Kurzfassung - Entfällt

 

Begründung

Die Fa. RWE Deutschland GmbH beantragt die Errichtung einer 110kV-Schaltanlage auf einer Fläche von ca. 7.600 m² in Garenfeld. Bereits bei dem Genehmigungsverfahren für die Errichtung der Umspannanlage Garenfeld der Fa. Amprion GmbH ist auf die erforderliche 110kV-Schaltanlage hingewiesen worden. Das Vorhaben der Fa. RWE wird in einem Baugenehmigungsverfahren und nicht nach dem Bundesimmissionsschutzgesetz geregelt. Bei der hier beantragten 110kV-Schaltanlage handelt es sich um einen separat eingezäunten Bereich im Südosten innerhalb des Gesamtvorhabens der Umspannanlage Garenfeld (s. Kartenausschnitt, Anlage 1; die farbige Kartendarstellung ist online im Bürgerinformationssystem einsehbar). Die Bauausführung soll im Zuge des Gesamtvorhabens der Umspannanlage Garenfeld erfolgen, aufgrund der gemeinsamen Außeneinzäunung bildet es eine bauliche Einheit.

 

Das Bauvorhaben stellt einen Eingriff in Natur und Landschaft gemäß § 14 Bundesnaturschutzgesetz dar. Bereits im Genehmigungsverfahren der Umspannanlage Garenfeld ist diese Fläche im Landschaftspflegerischen Begleitplan und im Artenschutzrechtlichen Fachbeitrag mituntersucht und bewertet worden.
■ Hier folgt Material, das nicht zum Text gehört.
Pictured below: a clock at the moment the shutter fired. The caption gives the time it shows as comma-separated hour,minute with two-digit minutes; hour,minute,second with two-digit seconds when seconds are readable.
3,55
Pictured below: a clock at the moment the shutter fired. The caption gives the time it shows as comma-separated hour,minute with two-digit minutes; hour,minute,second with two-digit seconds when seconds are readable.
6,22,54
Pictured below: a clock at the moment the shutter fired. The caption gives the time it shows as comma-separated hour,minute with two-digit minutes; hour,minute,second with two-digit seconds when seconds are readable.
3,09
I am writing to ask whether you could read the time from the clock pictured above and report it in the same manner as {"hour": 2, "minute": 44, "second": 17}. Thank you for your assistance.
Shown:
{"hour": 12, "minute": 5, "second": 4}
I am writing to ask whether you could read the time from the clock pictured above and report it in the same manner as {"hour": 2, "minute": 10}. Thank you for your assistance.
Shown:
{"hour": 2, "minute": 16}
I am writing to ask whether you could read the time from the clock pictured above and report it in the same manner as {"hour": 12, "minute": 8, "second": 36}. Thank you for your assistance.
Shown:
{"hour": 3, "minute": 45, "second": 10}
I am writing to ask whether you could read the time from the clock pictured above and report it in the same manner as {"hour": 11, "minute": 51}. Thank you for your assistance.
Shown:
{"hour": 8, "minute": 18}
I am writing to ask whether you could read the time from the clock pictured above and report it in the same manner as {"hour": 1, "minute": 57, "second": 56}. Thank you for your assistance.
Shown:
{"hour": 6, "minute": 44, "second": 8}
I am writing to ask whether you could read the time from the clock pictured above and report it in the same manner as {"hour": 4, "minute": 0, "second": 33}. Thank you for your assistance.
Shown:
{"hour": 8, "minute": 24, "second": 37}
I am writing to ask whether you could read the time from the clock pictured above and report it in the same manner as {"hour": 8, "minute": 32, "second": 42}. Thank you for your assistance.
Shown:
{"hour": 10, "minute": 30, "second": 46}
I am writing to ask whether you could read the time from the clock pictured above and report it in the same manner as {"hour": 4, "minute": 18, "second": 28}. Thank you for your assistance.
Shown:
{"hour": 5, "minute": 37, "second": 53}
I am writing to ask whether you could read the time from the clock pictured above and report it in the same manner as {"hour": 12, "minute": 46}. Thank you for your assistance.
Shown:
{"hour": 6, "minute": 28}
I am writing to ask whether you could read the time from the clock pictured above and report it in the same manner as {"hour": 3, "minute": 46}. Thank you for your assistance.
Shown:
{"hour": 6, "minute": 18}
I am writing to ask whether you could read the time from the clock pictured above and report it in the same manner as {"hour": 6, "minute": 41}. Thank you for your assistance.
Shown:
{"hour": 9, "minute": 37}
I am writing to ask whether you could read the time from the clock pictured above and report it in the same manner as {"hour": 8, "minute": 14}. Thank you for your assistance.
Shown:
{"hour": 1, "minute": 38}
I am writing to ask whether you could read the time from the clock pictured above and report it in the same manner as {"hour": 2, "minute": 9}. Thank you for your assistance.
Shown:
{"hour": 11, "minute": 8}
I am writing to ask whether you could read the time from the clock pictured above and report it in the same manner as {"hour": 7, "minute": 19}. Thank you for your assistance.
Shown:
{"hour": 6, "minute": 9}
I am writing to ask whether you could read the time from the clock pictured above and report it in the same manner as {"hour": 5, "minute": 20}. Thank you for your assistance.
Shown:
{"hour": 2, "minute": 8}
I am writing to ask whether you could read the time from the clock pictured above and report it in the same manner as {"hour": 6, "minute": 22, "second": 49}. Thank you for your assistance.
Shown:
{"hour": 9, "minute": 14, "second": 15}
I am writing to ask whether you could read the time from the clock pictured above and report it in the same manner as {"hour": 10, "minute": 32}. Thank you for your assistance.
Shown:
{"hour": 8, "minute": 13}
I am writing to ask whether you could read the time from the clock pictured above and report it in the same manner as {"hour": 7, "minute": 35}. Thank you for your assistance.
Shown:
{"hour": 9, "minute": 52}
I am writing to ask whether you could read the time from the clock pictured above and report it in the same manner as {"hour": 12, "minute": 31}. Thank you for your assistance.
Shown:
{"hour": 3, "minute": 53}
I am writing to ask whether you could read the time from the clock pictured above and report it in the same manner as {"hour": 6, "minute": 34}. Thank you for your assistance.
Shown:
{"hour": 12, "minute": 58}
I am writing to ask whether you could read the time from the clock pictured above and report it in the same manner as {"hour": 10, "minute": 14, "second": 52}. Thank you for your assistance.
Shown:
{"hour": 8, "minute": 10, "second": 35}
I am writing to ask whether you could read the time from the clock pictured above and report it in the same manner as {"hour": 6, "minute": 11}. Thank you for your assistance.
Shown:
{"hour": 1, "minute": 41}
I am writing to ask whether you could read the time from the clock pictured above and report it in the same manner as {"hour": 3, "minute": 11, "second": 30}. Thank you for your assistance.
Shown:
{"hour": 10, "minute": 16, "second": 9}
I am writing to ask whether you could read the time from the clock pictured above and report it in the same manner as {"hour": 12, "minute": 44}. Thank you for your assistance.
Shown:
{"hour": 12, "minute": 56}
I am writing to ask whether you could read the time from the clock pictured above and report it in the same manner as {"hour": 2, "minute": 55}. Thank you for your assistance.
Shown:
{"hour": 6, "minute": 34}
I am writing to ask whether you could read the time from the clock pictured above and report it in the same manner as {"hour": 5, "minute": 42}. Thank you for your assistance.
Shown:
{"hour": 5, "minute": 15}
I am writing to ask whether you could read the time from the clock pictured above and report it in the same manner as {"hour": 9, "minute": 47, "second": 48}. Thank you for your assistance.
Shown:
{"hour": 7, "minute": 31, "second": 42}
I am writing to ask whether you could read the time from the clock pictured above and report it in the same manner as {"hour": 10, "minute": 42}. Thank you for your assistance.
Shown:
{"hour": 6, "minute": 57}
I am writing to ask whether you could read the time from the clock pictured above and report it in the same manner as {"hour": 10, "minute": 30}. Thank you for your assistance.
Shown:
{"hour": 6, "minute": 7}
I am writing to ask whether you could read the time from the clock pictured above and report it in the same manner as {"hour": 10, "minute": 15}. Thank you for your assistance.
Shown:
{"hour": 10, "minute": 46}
Erforderliche Kompensationsmaßnahmen sind in dem gesamten Grünflächenkonzept erarbeitet worden und mit der Bürgerinitiative „Menschen unter Strom“ sowie dem Regionalforstamt Ruhrgebiet und der Stadt Hagen abgestimmt worden. Durch dieses umfangreiche Grünflächenkonzept erfolgt eine landschaftliche Einbindung des Vorhabens in die Umgebung und Neugestaltung des Landschaftsbildes.

 

Aufgrund der Lage im Landschaftsschutzgebiet 1.2.2.12 „Garenfeld“ ist für das Vorhaben eine landschaftsrechtliche Befreiung gemäß § 67 Bundesnaturschutzgesetz von den Verboten des Landschaftsplanes erforderlich. In der Sitzung des Landschaftsbeirates am 14.09.2016 sowie des Ausschusses für Umwelt, Stadtsauberkeit, Sicherheit und Mobilität am 15.09.2016 wird über das Vorhaben beraten. Bei Zustimmung erfolgt eine landschaftsrechtliche Befreiung seitens der unteren Landschaftsbehörde als Voraussetzung für die Erteilung der Baugenehmigung. Es handelt sich hierbei um ein Vorhaben aus überwiegend öffentlichem Interesse.

 

Seitens der Bundesregierung ist festgelegt worden, dass die Erzeugung von Strom aus regenerativen Quellen weiter ausgebaut werden soll. In diesem Zusammenhang ist der Ausbau der Übertragungsnetze sowie der Umspannanlagen erforderlich. Aufgabe dieser zu errichtenden Umspannanlage ist es, die Versorgungssicherheit der ENERVIE AG und ihrer nachgegliederten Versorger an deren Netzknotenpunkt Garenfeld auch nach dem Netzausbau auf die 380kV-Spannungsebene zu gewährleisten. Da die Fläche der vorhandenen Umspannanlage für die durch den Netzausbau erforderlich werdende 380kV-Schaltanlage nicht ausreicht, ist eine räumliche Erweiterung erforderlich.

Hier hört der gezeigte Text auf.